Data Vault Architecture
The data vault is typically described as a hybrid of traditional star schema and third-normal-form (3NF) warehouse architectures. The data vault architecture addresses several of shortcomings of 3NF like rigidity and easily breaks with change or hard to add additional data sources. Unlike a star schema design, a data vault architecture normalizes and regularizes data, which makes it suitable for data analytics, modern data warehousing as well as for other applications that require raw or normalized data. One f the key benefits of this approach is real-time loading. The data vault model expects conditions to change, and it’s designed to permit rapid and flexible responses to business change.
Data Vault is a method and architecture for delivering a Data Analytics Service to an enterprise supporting its Business Intelligence, Data Warehousing, Analytics and Data Science requirements. At the core it is a modern, agile way of designing and building efficient, effective Data Warehouses.
Below is a depiction of a typical ETL / ELT pattern for a data vault architecture.
Traditional Star Schema
Data Vault Approach
Data Vault Modelling Concepts
There are three core structures that make up a Data Vault architecture:
A Hub is a core business entity. This can be things like a company codes, customer, product, or a store. Hubs don’t contain any context data or details about the entity. They only contain the defined business key and a few mandated Data Vault fields. A critical attribute of a Hub is that they contain only one row per key.
A Link defines the relationship between business keys from two or more Hubs. Just like the Hub, a Link structure contains no contextual information about the entities. There should also be only one row representing the relationship between two entities. In order to represent a relationship that no longer exists, we would need to create a satellite table off this Link table which would contain an is_deleted flag; this is known as an Effectivity Satellite. In my business, data changes very frequently. How can non-volatile contextual tables work for me?
In Data Vault architecture, a Satellite houses all the contextual details regarding an entity. When there is a change in the data, a new row must be inserted with the changed data. These records are differentiated from one another by utilizing the hash key and one of the Data Vault mandated fields: the load_date. For a given record, the load_date enables us to determine what the most recent record is.

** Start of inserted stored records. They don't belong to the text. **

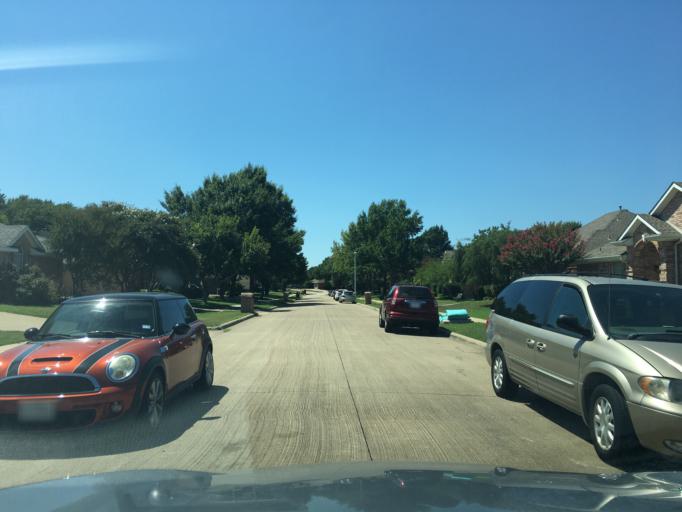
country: US
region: Texas
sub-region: Dallas County
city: Sachse
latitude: 32.9642
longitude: -96.6291
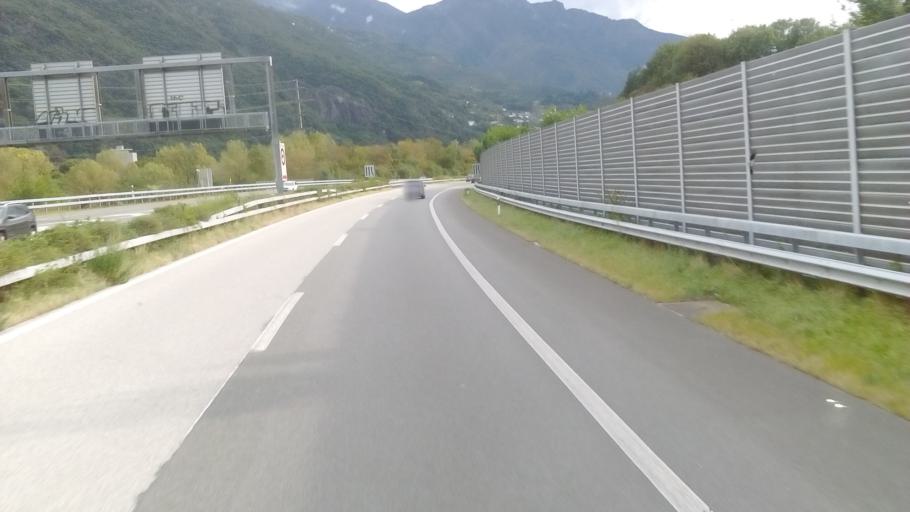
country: CH
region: Ticino
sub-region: Bellinzona District
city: Bellinzona
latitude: 46.2167
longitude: 9.0369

In this day and age, with the ever-increasing availability and volume of data from many types of sources such as IoT, mobile devices, and weblogs, there is a growing need, and yes, demand, to go from batch load processes to streaming or “real-time” (RT) loading of data. Businesses are changing at an alarming rate and are becoming more competitive all the time. Those that can harness the value of their data faster to drive better business outcomes will be the ones to prevail. The Data Vault methodology allows teams to add new data sources very efficiently and quickly. Instead of reengineering the model and wasting valuable cycles determining the impact of those changes, data from a new source can be ingested into a completely new Satellite table. This speed also enables data engineers to iterate rapidly with business users on the creation of new information marts. Need to integrate completely new business entities to the Data Vault? You can add new Hubs at any time, and you can define new relationships by building new Link tables between Hubs. This process has zero impact on the existing model.